Abstract

The present study investigated the role of sensory feedback (auditory, proprioception, and tactile) at the intra- and inter-gestural levels of speech motor coordination in normal and fast speech rate conditions in two groups: (1) persons who stutter (PWS) and (2) those who do not (PNS). Feedback perturbations were carried out with the use of masking noise (auditory), tendon vibration (proprioception), and nonwords that differed in the amount of required tactile lip contact (/api/ + tactile and /awi/ − tactile). Comparisons were also made between jaw-free and jaw-immobilized (with a bite-block) task conditions.

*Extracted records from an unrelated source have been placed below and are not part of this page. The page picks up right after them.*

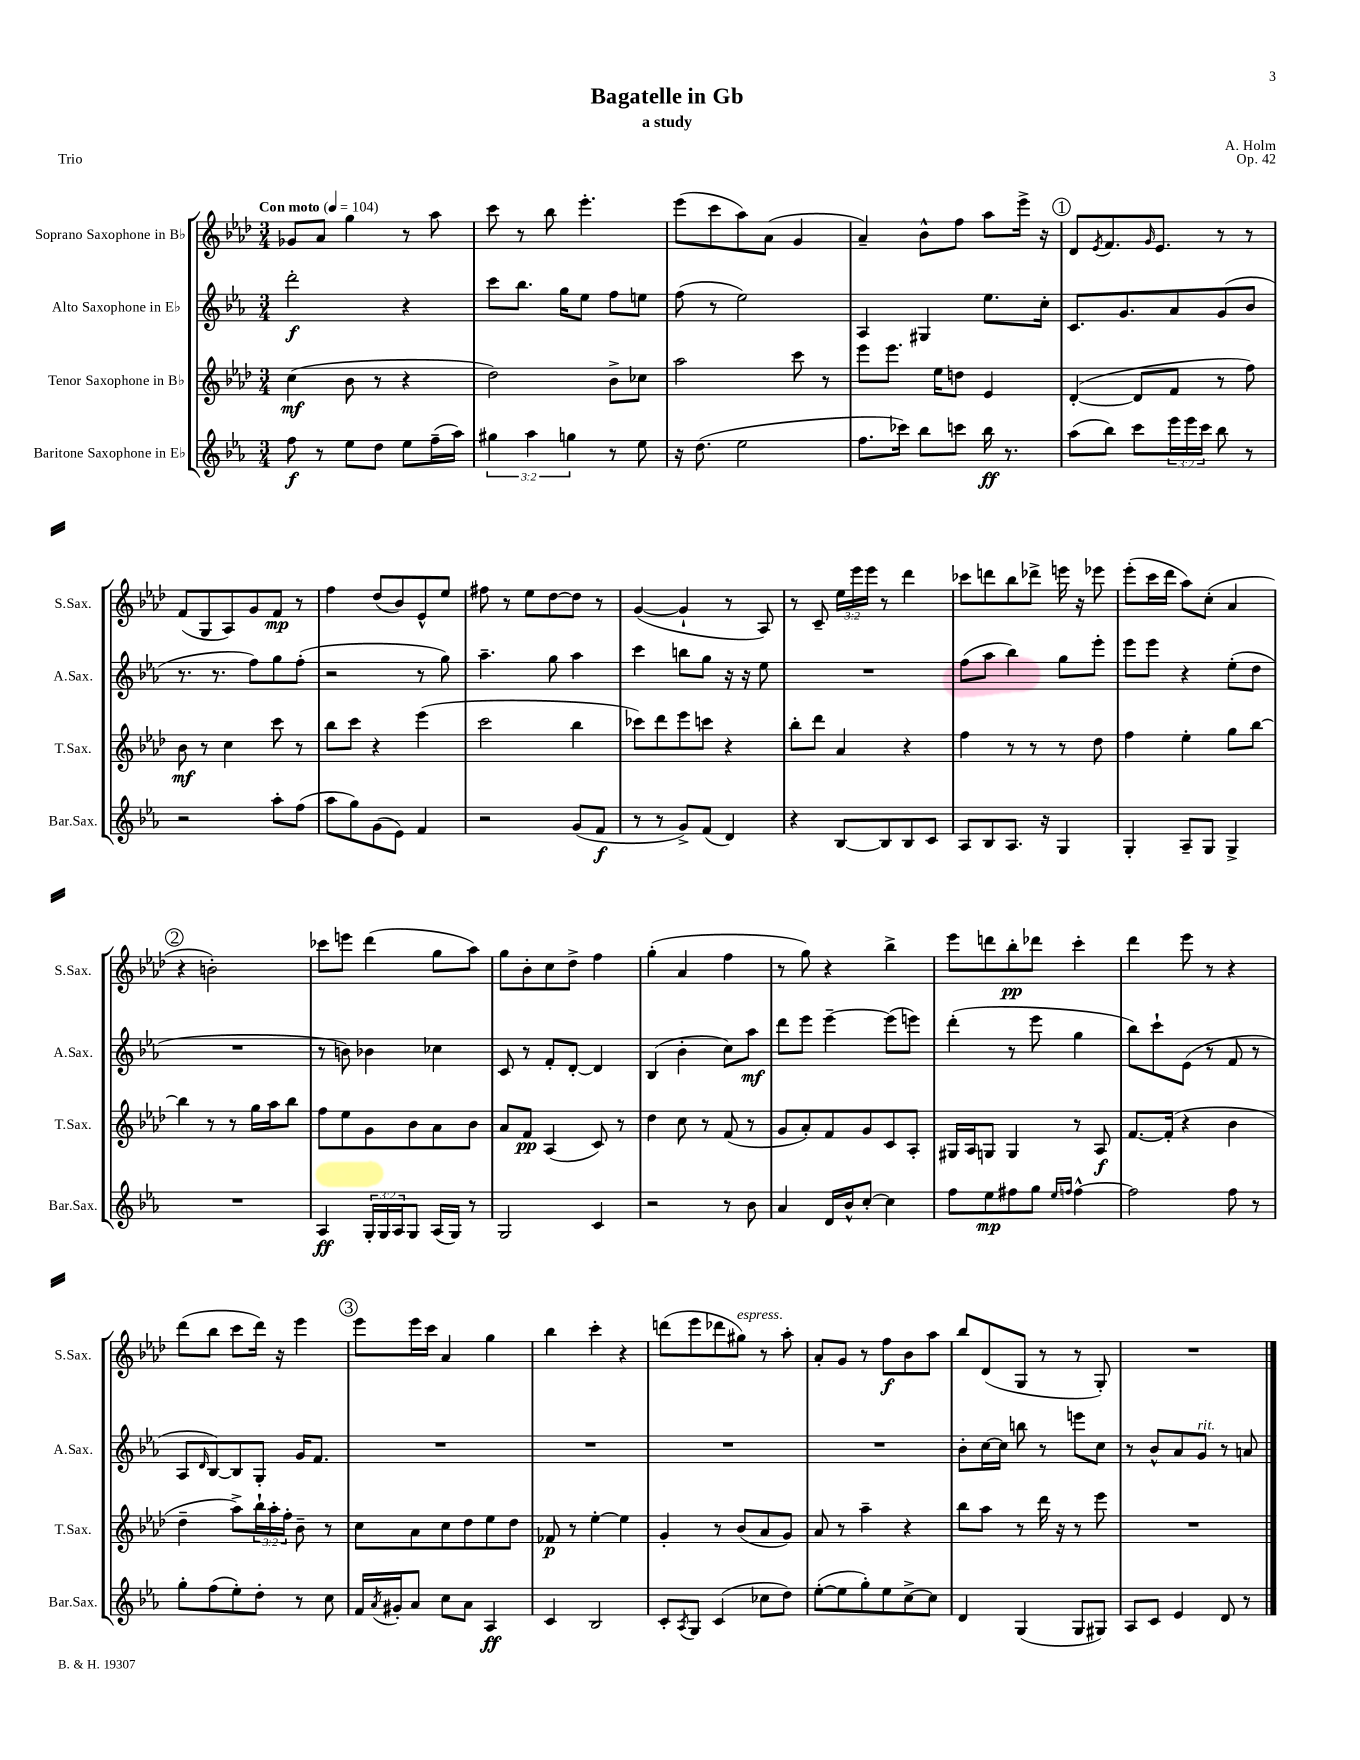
\header { title = "Bagatelle in Gb" composer = "A. Holm" subtitle = "a study" opus = "Op. 42" piece = "Trio" }
<<
\new StaffGroup <<
\new Staff = "s0" \with { instrumentName = "Soprano Saxophone in Bb" shortInstrumentName = "S.Sax." } {
    \clef treble \key aes \major \numericTimeSignature \time 3/4 \override Staff.TupletNumber.text = #tuplet-number::calc-fraction-text \tempo "Con moto" 4 = 104
    ges'8 aes'8 g''4 r8 aes''8 |
    c'''8 r8 bes''8 ees'''4.-. |
    ees'''8( c'''8 aes''8) aes'8( g'4 |
    aes'4--) bes'8-^ f''8 aes''8 ees'''16-> r16 |
    \mark \markup { \circle "1" } des'8 \acciaccatura { ees'8 } f'8. \grace { g'16 } ees'8. r8 r8 |
    f'8( g8 aes8) g'8 f'8\mp r8 |
    f''4 des''8( bes'8) ees'8-^ ees''8 |
    fis''8 r8 ees''8 des''8~ des''8 r8 |
    g'4~( g'4-! r8 aes8) |
    r8 c'8-- \tuplet 3/2 { ees''16 ees'''16 ees'''16 } r8 des'''4 |
    ces'''8 d'''8 bes''8 des'''8-> e'''16 r16 ees'''8 |
    ees'''8-.( c'''16 des'''16 aes''8) c''8-.( aes'4 |
    \mark \markup { \circle "2" } r4 b'2-.) |
    ces'''8 e'''8 des'''4( g''8 aes''8) |
    g''8 bes'8-. c''8 des''8-> f''4 |
    g''4-.( aes'4 f''4 |
    r8 g''8) r4 bes''4-> |
    ees'''8 d'''8 bes''8-.\pp des'''8 c'''4-. |
    des'''4 ees'''8 r8 r4 |
    des'''8( bes''8 c'''8 des'''16) r16 ees'''4 |
    \mark \markup { \circle "3" } ees'''8 ees'''16 c'''16 aes'4 g''4 |
    bes''4 c'''4-. r4 |
    d'''8( ees'''8 des'''8 gis''8^\markup { \italic "espress." }) r8 aes''8-. |
    aes'8-. g'8 r8 f''8\f bes'8 aes''8 |
    bes''8 des'8( g8 r8 r8 g8-.) |
    R2. \bar "|." |
}
\new Staff = "s1" \with { instrumentName = "Alto Saxophone in Eb" shortInstrumentName = "A.Sax." } {
    \clef treble \key ees \major \numericTimeSignature \time 3/4
    d'''2-.\f r4 |
    c'''8 bes''8. g''16 ees''8 f''8 e''8 |
    f''8( r8 ees''2) |
    aes4 gis4 ees''8. c''16-. |
    \mark \markup { \circle "1" } c'8. g'8. aes'8 g'8( bes'8 |
    r8. r8. f''8) g''8 f''8-.( |
    r2 r8 g''8) |
    aes''4.-- g''8 aes''4 |
    c'''4 b''8 g''8 r16 r16 ees''8 |
    R2. |
    f''8( aes''8 bes''4) g''8 ees'''8-. |
    ees'''8 ees'''8 r4 ees''8-.( d''8 |
    \mark \markup { \circle "2" } R2. |
    r8 b'8) bes'4 ces''4 |
    c'8 r8 f'8-. d'8~-. d'4 |
    bes4( bes'4-. c''8) aes''8\mf |
    d'''8 ees'''8 ees'''4~-- ees'''8( e'''8) |
    d'''4-.( r8 ees'''8 g''4 |
    bes''8) c'''8-! ees'8( r8 f'8 r8 |
    aes8 \grace { d'16 } bes8~) bes8 g8-. g'16 f'8. |
    \mark \markup { \circle "3" } R2. |
    R2. |
    R2. |
    R2. |
    bes'8-. c''16~ c''16 b''8 r8 e'''8 c''8 |
    r8 bes'8-^ aes'8 g'8^\markup { \italic "rit." } r8 a'8 \bar "|." |
}
\new Staff = "s2" \with { instrumentName = "Tenor Saxophone in Bb" shortInstrumentName = "T.Sax." } {
    \clef treble \key aes \major \numericTimeSignature \time 3/4 \override Staff.TupletNumber.text = #tuplet-number::calc-fraction-text
    c''4\mf( bes'8 r8 r4 |
    des''2) bes'8-> ces''8 |
    aes''2 c'''8 r8 |
    ees'''8 ees'''8. ees''16 d''8 ees'4 |
    \mark \markup { \circle "1" } des'4~-.( des'8 f'8 r8 f''8) |
    bes'8\mf r8 c''4 c'''8 r8 |
    bes''8 c'''8 r4 ees'''4( |
    c'''2 bes''4 |
    ces'''8) des'''8 ees'''8 c'''8 r4 |
    bes''8-. des'''8 aes'4 r4 |
    f''4 r8 r8 r8 des''8 |
    f''4 ees''4-. g''8 bes''8~ |
    \mark \markup { \circle "2" } bes''4 r8 r8 g''16 aes''16 bes''8 |
    f''8 ees''8 g'8 bes'8 aes'8 bes'8 |
    aes'8 f'8\pp aes4( c'8) r8 |
    des''4 c''8 r8 f'8( r8 |
    g'8 aes'8-.) f'8 g'8 c'8 aes8-. |
    gis16 aes16 g8 g4 r8 aes8\f |
    f'8.~ f'16-.( r4 bes'4 |
    des''4-- aes''8->) \tuplet 3/2 { bes''16-! aes''16-. f''16-. } bes'8-- r8 |
    \mark \markup { \circle "3" } c''8 aes'8 c''8 des''8 ees''8 des''8 |
    fes'8\p r8 ees''4~-. ees''4 |
    g'4-. r8 bes'8( aes'8 g'8) |
    aes'8 r8 aes''4-- r4 |
    bes''8 aes''8 r8 des'''16 r16 r8 ees'''8 |
    R2. \bar "|." |
}
\new Staff = "s3" \with { instrumentName = "Baritone Saxophone in Eb" shortInstrumentName = "Bar.Sax." } {
    \clef treble \key ees \major \numericTimeSignature \time 3/4 \override Staff.TupletNumber.text = #tuplet-number::calc-fraction-text
    f''8\f r8 ees''8 d''8 ees''8 f''16--( aes''16) |
    \tuplet 3/2 { gis''4 aes''4 g''4 } r8 ees''8 |
    r16 d''8.( ees''2 |
    f''8. ces'''16) bes''8 c'''8 bes''16\ff r8. |
    \mark \markup { \circle "1" } aes''8( bes''8) c'''8 \tuplet 3/2 { ees'''16 ees'''16 c'''16 } bes''8 r8 |
    r2 aes''8-. f''8( |
    aes''8 g''8) g'8( ees'8) f'4 |
    r2 g'8( f'8\f |
    r8 r8 g'8->) f'8( d'4) |
    r4 bes8~ bes8 bes8 c'8 |
    aes8 bes8 aes8. r16 g4 |
    g4-. aes8-- g8 g4-> |
    \mark \markup { \circle "2" } R2. |
    aes4\ff \tuplet 3/2 { g16-. g16 aes16 } g8 aes16( g16) r8 |
    g2 c'4 |
    r2 r8 bes'8 |
    aes'4 d'16 bes'16-^ c''8~-. c''4 |
    f''8 ees''8\mp fis''8 g''8 \grace { ees''16 f''16 } f''4~-^ |
    f''2 f''8 r8 |
    g''8-. f''8( ees''8-.) d''8-. r8 c''8 |
    \mark \markup { \circle "3" } f'16 \acciaccatura { aes'8 } gis'16-. aes'8 c''8 aes'8 aes4\ff |
    c'4 bes2 |
    c'8-. \acciaccatura { aes8 } g8 c'4( ces''8 d''8) |
    ees''8~-.( ees''8 g''8-.) ees''8 c''8~-> c''8 |
    d'4 g4( g8 gis8) |
    aes8 c'8 ees'4 d'8 r8 \bar "|." |
}
>>
>>
\layout { \context { \Score \remove "Bar_number_engraver" } }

It was hypothesized that if PWS depend more strongly on sensory feedback control during speech production, they would show an increase in variability of movement coordination in the combined presence of fast speech rates and feedback perturbations, in particular, when jaw motions are blocked and adaptations in the other articulators are required to achieve the task goals. Significant feedback perturbation effects were found for both groups, but the only significant between-group effect was found at fast speech rates in the jaw-free condition, showing that control speakers were more perturbed at the intra-gestural level of coordination than PWS when simultaneous (auditory, proprioceptive, and tactile) perturbations were present. The findings do not provide support for either the feedback dependency or the sensory deficit hypotheses described in the literature to explain movement characteristics found in fluent speech production of PWS.